# Job
Reproduce the records below word for word, keeping every line in its original order.

# Supplied data
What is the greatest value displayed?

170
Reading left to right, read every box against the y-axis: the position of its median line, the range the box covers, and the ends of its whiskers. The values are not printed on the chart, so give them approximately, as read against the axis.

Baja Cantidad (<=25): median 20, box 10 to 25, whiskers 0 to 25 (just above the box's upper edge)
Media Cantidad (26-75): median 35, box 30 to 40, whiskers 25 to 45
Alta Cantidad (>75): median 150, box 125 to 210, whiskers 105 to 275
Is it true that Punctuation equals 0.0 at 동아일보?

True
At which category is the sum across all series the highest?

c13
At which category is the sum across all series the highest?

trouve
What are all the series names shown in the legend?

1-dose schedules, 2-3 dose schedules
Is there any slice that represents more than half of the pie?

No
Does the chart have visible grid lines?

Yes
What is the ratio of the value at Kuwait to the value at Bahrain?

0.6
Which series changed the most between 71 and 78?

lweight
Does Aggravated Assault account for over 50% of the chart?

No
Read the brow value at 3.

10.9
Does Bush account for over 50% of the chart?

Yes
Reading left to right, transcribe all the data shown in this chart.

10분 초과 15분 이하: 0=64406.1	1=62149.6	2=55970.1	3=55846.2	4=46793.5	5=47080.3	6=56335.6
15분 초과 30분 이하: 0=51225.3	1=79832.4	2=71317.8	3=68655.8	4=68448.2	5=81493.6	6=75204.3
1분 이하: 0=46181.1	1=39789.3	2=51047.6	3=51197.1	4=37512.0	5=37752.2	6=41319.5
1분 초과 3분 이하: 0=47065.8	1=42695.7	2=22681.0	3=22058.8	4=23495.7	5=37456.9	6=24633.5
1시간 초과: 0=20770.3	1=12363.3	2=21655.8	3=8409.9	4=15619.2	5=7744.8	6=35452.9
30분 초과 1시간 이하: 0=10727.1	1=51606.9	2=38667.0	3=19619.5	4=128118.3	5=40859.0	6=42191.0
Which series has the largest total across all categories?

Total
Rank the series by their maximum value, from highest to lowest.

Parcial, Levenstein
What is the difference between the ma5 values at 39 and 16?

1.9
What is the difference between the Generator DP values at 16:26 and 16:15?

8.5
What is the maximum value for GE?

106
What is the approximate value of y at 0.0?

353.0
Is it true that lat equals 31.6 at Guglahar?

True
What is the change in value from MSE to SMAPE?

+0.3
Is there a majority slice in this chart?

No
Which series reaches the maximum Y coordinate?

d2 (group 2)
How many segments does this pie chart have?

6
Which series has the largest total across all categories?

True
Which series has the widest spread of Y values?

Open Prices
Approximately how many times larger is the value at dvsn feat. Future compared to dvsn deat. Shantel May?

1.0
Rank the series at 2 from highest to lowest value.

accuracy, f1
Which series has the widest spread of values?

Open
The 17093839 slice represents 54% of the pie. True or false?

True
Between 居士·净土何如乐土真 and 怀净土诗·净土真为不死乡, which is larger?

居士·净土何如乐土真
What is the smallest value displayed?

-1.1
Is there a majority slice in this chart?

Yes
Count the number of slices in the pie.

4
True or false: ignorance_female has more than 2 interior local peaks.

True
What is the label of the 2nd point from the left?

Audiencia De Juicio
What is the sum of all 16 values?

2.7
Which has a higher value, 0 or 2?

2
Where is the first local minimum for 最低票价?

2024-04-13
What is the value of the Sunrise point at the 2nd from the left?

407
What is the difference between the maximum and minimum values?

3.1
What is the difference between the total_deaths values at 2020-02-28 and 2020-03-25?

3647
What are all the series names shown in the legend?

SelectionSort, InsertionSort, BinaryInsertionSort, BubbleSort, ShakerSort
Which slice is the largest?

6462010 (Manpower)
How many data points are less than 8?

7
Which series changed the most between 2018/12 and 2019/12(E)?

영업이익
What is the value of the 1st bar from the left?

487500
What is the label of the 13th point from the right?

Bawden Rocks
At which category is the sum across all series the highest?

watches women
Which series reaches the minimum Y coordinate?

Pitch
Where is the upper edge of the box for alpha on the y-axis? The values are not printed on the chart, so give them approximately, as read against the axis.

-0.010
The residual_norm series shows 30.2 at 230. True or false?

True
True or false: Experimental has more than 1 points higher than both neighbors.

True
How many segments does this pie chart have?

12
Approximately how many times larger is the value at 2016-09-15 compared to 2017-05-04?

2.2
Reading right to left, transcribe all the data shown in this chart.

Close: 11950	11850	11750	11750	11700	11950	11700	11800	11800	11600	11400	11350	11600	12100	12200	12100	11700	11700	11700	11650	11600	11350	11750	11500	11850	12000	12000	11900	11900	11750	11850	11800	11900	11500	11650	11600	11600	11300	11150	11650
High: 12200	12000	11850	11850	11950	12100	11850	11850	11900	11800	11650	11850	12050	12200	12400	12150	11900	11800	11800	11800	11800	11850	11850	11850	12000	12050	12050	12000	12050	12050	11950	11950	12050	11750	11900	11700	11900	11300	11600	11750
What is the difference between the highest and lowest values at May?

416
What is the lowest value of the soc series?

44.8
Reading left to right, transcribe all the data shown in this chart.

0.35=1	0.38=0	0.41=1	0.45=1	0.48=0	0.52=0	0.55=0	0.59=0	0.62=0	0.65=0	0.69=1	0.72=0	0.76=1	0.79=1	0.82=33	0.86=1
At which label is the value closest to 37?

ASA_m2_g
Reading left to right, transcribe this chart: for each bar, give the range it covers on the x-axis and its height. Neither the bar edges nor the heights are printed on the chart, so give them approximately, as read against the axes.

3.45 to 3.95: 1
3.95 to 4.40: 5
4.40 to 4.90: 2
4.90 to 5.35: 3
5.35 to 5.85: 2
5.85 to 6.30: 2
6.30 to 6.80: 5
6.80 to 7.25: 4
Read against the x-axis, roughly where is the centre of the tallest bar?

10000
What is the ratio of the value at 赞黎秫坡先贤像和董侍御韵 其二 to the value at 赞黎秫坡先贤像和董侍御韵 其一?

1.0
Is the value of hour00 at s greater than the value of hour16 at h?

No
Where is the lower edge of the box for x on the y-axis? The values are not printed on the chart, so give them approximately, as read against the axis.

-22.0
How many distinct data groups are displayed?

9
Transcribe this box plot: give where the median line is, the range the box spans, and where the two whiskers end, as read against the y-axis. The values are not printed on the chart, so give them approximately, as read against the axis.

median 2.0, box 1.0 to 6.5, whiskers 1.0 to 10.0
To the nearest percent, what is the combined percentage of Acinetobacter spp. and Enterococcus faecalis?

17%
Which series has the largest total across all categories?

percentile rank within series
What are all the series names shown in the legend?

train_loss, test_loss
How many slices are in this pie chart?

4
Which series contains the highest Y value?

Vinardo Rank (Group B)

# Response
What is the greatest value displayed?

170
Reading left to right, read every box against the y-axis: the position of its median line, the range the box covers, and the ends of its whiskers. The values are not printed on the chart, so give them approximately, as read against the axis.

Baja Cantidad (<=25): median 20, box 10 to 25, whiskers 0 to 25 (just above the box's upper edge)
Media Cantidad (26-75): median 35, box 30 to 40, whiskers 25 to 45
Alta Cantidad (>75): median 150, box 125 to 210, whiskers 105 to 275
Is it true that Punctuation equals 0.0 at 동아일보?

True
At which category is the sum across all series the highest?

c13
At which category is the sum across all series the highest?

trouve
What are all the series names shown in the legend?

1-dose schedules, 2-3 dose schedules
Is there any slice that represents more than half of the pie?

No
Does the chart have visible grid lines?

Yes
What is the ratio of the value at Kuwait to the value at Bahrain?

0.6
Which series changed the most between 71 and 78?

lweight
Does Aggravated Assault account for over 50% of the chart?

No
Read the brow value at 3.

10.9
Does Bush account for over 50% of the chart?

Yes
Reading left to right, transcribe all the data shown in this chart.

10분 초과 15분 이하: 0=64406.1	1=62149.6	2=55970.1	3=55846.2	4=46793.5	5=47080.3	6=56335.6
15분 초과 30분 이하: 0=51225.3	1=79832.4	2=71317.8	3=68655.8	4=68448.2	5=81493.6	6=75204.3
1분 이하: 0=46181.1	1=39789.3	2=51047.6	3=51197.1	4=37512.0	5=37752.2	6=41319.5
1분 초과 3분 이하: 0=47065.8	1=42695.7	2=22681.0	3=22058.8	4=23495.7	5=37456.9	6=24633.5
1시간 초과: 0=20770.3	1=12363.3	2=21655.8	3=8409.9	4=15619.2	5=7744.8	6=35452.9
30분 초과 1시간 이하: 0=10727.1	1=51606.9	2=38667.0	3=19619.5	4=128118.3	5=40859.0	6=42191.0
Which series has the largest total across all categories?

Total
Rank the series by their maximum value, from highest to lowest.

Parcial, Levenstein
What is the difference between the ma5 values at 39 and 16?

1.9
What is the difference between the Generator DP values at 16:26 and 16:15?

8.5
What is the maximum value for GE?

106
What is the approximate value of y at 0.0?

353.0
Is it true that lat equals 31.6 at Guglahar?

True
What is the change in value from MSE to SMAPE?

+0.3
Is there a majority slice in this chart?

No
Which series reaches the maximum Y coordinate?

d2 (group 2)
How many segments does this pie chart have?

6
Which series has the largest total across all categories?

True
Which series has the widest spread of Y values?

Open Prices
Approximately how many times larger is the value at dvsn feat. Future compared to dvsn deat. Shantel May?

1.0
Rank the series at 2 from highest to lowest value.

accuracy, f1
Which series has the widest spread of values?

Open
The 17093839 slice represents 54% of the pie. True or false?

True
Between 居士·净土何如乐土真 and 怀净土诗·净土真为不死乡, which is larger?

居士·净土何如乐土真
What is the smallest value displayed?

-1.1
Is there a majority slice in this chart?

Yes
Count the number of slices in the pie.

4
True or false: ignorance_female has more than 2 interior local peaks.

True
What is the label of the 2nd point from the left?

Audiencia De Juicio
What is the sum of all 16 values?

2.7
Which has a higher value, 0 or 2?

2
Where is the first local minimum for 最低票价?

2024-04-13
What is the value of the Sunrise point at the 2nd from the left?

407
What is the difference between the maximum and minimum values?

3.1
What is the difference between the total_deaths values at 2020-02-28 and 2020-03-25?

3647
What are all the series names shown in the legend?

SelectionSort, InsertionSort, BinaryInsertionSort, BubbleSort, ShakerSort
Which slice is the largest?

6462010 (Manpower)
How many data points are less than 8?

7
Which series changed the most between 2018/12 and 2019/12(E)?

영업이익
What is the value of the 1st bar from the left?

487500
What is the label of the 13th point from the right?

Bawden Rocks
At which category is the sum across all series the highest?

watches women
Which series reaches the minimum Y coordinate?

Pitch
Where is the upper edge of the box for alpha on the y-axis? The values are not printed on the chart, so give them approximately, as read against the axis.

-0.010
The residual_norm series shows 30.2 at 230. True or false?

True
True or false: Experimental has more than 1 points higher than both neighbors.

True
How many segments does this pie chart have?

12
Approximately how many times larger is the value at 2016-09-15 compared to 2017-05-04?

2.2
Reading right to left, transcribe all the data shown in this chart.

Close: 11950	11850	11750	11750	11700	11950	11700	11800	11800	11600	11400	11350	11600	12100	12200	12100	11700	11700	11700	11650	11600	11350	11750	11500	11850	12000	12000	11900	11900	11750	11850	11800	11900	11500	11650	11600	11600	11300	11150	11650
High: 12200	12000	11850	11850	11950	12100	11850	11850	11900	11800	11650	11850	12050	12200	12400	12150	11900	11800	11800	11800	11800	11850	11850	11850	12000	12050	12050	12000	12050	12050	11950	11950	12050	11750	11900	11700	11900	11300	11600	11750
What is the difference between the highest and lowest values at May?

416
What is the lowest value of the soc series?

44.8
Reading left to right, transcribe all the data shown in this chart.

0.35=1	0.38=0	0.41=1	0.45=1	0.48=0	0.52=0	0.55=0	0.59=0	0.62=0	0.65=0	0.69=1	0.72=0	0.76=1	0.79=1	0.82=33	0.86=1
At which label is the value closest to 37?

ASA_m2_g
Reading left to right, transcribe this chart: for each bar, give the range it covers on the x-axis and its height. Neither the bar edges nor the heights are printed on the chart, so give them approximately, as read against the axes.

3.45 to 3.95: 1
3.95 to 4.40: 5
4.40 to 4.90: 2
4.90 to 5.35: 3
5.35 to 5.85: 2
5.85 to 6.30: 2
6.30 to 6.80: 5
6.80 to 7.25: 4
Read against the x-axis, roughly where is the centre of the tallest bar?

10000
What is the ratio of the value at 赞黎秫坡先贤像和董侍御韵 其二 to the value at 赞黎秫坡先贤像和董侍御韵 其一?

1.0
Is the value of hour00 at s greater than the value of hour16 at h?

No
Where is the lower edge of the box for x on the y-axis? The values are not printed on the chart, so give them approximately, as read against the axis.

-22.0
How many distinct data groups are displayed?

9
Transcribe this box plot: give where the median line is, the range the box spans, and where the two whiskers end, as read against the y-axis. The values are not printed on the chart, so give them approximately, as read against the axis.

median 2.0, box 1.0 to 6.5, whiskers 1.0 to 10.0
To the nearest percent, what is the combined percentage of Acinetobacter spp. and Enterococcus faecalis?

17%
Which series has the largest total across all categories?

percentile rank within series
What are all the series names shown in the legend?

train_loss, test_loss
How many slices are in this pie chart?

4
Which series contains the highest Y value?

Vinardo Rank (Group B)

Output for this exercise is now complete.